TASK TO COMPLETE:
Copy out the listing exactly.

··· RAW DATA ···

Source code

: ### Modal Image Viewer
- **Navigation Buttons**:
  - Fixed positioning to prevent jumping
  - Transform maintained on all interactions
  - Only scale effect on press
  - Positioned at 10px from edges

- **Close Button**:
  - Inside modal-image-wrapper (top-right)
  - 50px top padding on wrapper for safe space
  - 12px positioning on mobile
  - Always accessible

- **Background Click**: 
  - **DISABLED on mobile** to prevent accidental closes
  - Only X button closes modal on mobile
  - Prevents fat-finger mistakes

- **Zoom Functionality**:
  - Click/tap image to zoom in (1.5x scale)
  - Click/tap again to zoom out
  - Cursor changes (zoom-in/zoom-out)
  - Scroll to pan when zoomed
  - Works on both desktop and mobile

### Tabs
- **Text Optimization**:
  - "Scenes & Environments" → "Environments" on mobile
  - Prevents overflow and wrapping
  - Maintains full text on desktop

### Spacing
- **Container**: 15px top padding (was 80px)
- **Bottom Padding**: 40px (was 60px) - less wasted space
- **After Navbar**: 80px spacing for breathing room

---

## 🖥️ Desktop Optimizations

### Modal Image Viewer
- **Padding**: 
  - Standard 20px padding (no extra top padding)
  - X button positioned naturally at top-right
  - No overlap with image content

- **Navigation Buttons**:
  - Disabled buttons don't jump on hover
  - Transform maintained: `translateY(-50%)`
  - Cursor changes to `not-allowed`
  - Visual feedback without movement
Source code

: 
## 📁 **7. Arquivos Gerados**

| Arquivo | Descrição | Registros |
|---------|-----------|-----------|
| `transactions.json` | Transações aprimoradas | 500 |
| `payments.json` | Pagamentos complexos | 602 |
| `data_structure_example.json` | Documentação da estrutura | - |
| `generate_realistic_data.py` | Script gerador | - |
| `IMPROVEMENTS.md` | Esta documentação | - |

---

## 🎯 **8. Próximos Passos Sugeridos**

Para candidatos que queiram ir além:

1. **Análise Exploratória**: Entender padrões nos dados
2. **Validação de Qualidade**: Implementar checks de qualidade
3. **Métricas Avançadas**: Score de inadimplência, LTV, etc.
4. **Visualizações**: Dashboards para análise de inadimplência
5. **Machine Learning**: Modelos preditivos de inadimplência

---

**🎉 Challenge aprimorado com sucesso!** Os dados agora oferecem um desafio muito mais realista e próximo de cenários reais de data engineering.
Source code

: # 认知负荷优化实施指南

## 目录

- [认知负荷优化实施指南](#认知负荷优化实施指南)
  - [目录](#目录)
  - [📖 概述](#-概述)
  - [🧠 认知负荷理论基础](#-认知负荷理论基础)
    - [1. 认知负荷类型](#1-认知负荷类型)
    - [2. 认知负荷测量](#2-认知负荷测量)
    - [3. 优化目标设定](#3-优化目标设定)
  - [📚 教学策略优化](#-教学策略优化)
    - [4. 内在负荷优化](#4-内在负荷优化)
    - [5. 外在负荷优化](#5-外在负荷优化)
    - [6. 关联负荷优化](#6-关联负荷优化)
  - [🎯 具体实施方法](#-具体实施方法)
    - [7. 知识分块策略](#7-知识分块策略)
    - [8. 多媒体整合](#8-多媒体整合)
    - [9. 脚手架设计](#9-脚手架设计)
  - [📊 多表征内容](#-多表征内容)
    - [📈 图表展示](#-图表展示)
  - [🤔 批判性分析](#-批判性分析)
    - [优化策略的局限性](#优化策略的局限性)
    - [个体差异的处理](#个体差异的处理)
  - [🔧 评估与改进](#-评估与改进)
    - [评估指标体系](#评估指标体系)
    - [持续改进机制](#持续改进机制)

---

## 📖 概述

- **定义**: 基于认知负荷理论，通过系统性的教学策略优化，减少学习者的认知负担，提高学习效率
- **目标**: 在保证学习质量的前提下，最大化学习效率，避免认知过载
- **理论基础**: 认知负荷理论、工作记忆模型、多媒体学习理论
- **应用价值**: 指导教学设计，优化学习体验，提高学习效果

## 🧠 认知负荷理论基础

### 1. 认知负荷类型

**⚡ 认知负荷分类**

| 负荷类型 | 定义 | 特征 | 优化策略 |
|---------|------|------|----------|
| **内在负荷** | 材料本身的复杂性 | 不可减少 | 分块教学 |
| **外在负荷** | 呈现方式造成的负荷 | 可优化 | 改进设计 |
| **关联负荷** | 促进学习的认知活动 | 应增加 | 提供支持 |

···

ANSWER SPACE:
Source code

: ### Modal Image Viewer
- **Navigation Buttons**:
  - Fixed positioning to prevent jumping
  - Transform maintained on all interactions
  - Only scale effect on press
  - Positioned at 10px from edges

- **Close Button**:
  - Inside modal-image-wrapper (top-right)
  - 50px top padding on wrapper for safe space
  - 12px positioning on mobile
  - Always accessible

- **Background Click**: 
  - **DISABLED on mobile** to prevent accidental closes
  - Only X button closes modal on mobile
  - Prevents fat-finger mistakes

- **Zoom Functionality**:
  - Click/tap image to zoom in (1.5x scale)
  - Click/tap again to zoom out
  - Cursor changes (zoom-in/zoom-out)
  - Scroll to pan when zoomed
  - Works on both desktop and mobile

### Tabs
- **Text Optimization**:
  - "Scenes & Environments" → "Environments" on mobile
  - Prevents overflow and wrapping
  - Maintains full text on desktop

### Spacing
- **Container**: 15px top padding (was 80px)
- **Bottom Padding**: 40px (was 60px) - less wasted space
- **After Navbar**: 80px spacing for breathing room

---

## 🖥️ Desktop Optimizations

### Modal Image Viewer
- **Padding**: 
  - Standard 20px padding (no extra top padding)
  - X button positioned naturally at top-right
  - No overlap with image content

- **Navigation Buttons**:
  - Disabled buttons don't jump on hover
  - Transform maintained: `translateY(-50%)`
  - Cursor changes to `not-allowed`
  - Visual feedback without movement
Source code

: 
## 📁 **7. Arquivos Gerados**

| Arquivo | Descrição | Registros |
|---------|-----------|-----------|
| `transactions.json` | Transações aprimoradas | 500 |
| `payments.json` | Pagamentos complexos | 602 |
| `data_structure_example.json` | Documentação da estrutura | - |
| `generate_realistic_data.py` | Script gerador | - |
| `IMPROVEMENTS.md` | Esta documentação | - |

---

## 🎯 **8. Próximos Passos Sugeridos**

Para candidatos que queiram ir além:

1. **Análise Exploratória**: Entender padrões nos dados
2. **Validação de Qualidade**: Implementar checks de qualidade
3. **Métricas Avançadas**: Score de inadimplência, LTV, etc.
4. **Visualizações**: Dashboards para análise de inadimplência
5. **Machine Learning**: Modelos preditivos de inadimplência

---

**🎉 Challenge aprimorado com sucesso!** Os dados agora oferecem um desafio muito mais realista e próximo de cenários reais de data engineering.
Source code

: # 认知负荷优化实施指南

## 目录

- [认知负荷优化实施指南](#认知负荷优化实施指南)
  - [目录](#目录)
  - [📖 概述](#-概述)
  - [🧠 认知负荷理论基础](#-认知负荷理论基础)
    - [1. 认知负荷类型](#1-认知负荷类型)
    - [2. 认知负荷测量](#2-认知负荷测量)
    - [3. 优化目标设定](#3-优化目标设定)
  - [📚 教学策略优化](#-教学策略优化)
    - [4. 内在负荷优化](#4-内在负荷优化)
    - [5. 外在负荷优化](#5-外在负荷优化)
    - [6. 关联负荷优化](#6-关联负荷优化)
  - [🎯 具体实施方法](#-具体实施方法)
    - [7. 知识分块策略](#7-知识分块策略)
    - [8. 多媒体整合](#8-多媒体整合)
    - [9. 脚手架设计](#9-脚手架设计)
  - [📊 多表征内容](#-多表征内容)
    - [📈 图表展示](#-图表展示)
  - [🤔 批判性分析](#-批判性分析)
    - [优化策略的局限性](#优化策略的局限性)
    - [个体差异的处理](#个体差异的处理)
  - [🔧 评估与改进](#-评估与改进)
    - [评估指标体系](#评估指标体系)
    - [持续改进机制](#持续改进机制)

---

## 📖 概述

- **定义**: 基于认知负荷理论，通过系统性的教学策略优化，减少学习者的认知负担，提高学习效率
- **目标**: 在保证学习质量的前提下，最大化学习效率，避免认知过载
- **理论基础**: 认知负荷理论、工作记忆模型、多媒体学习理论
- **应用价值**: 指导教学设计，优化学习体验，提高学习效果

## 🧠 认知负荷理论基础

### 1. 认知负荷类型

**⚡ 认知负荷分类**

| 负荷类型 | 定义 | 特征 | 优化策略 |
|---------|------|------|----------|
| **内在负荷** | 材料本身的复杂性 | 不可减少 | 分块教学 |
| **外在负荷** | 呈现方式造成的负荷 | 可优化 | 改进设计 |
| **关联负荷** | 促进学习的认知活动 | 应增加 | 提供支持 |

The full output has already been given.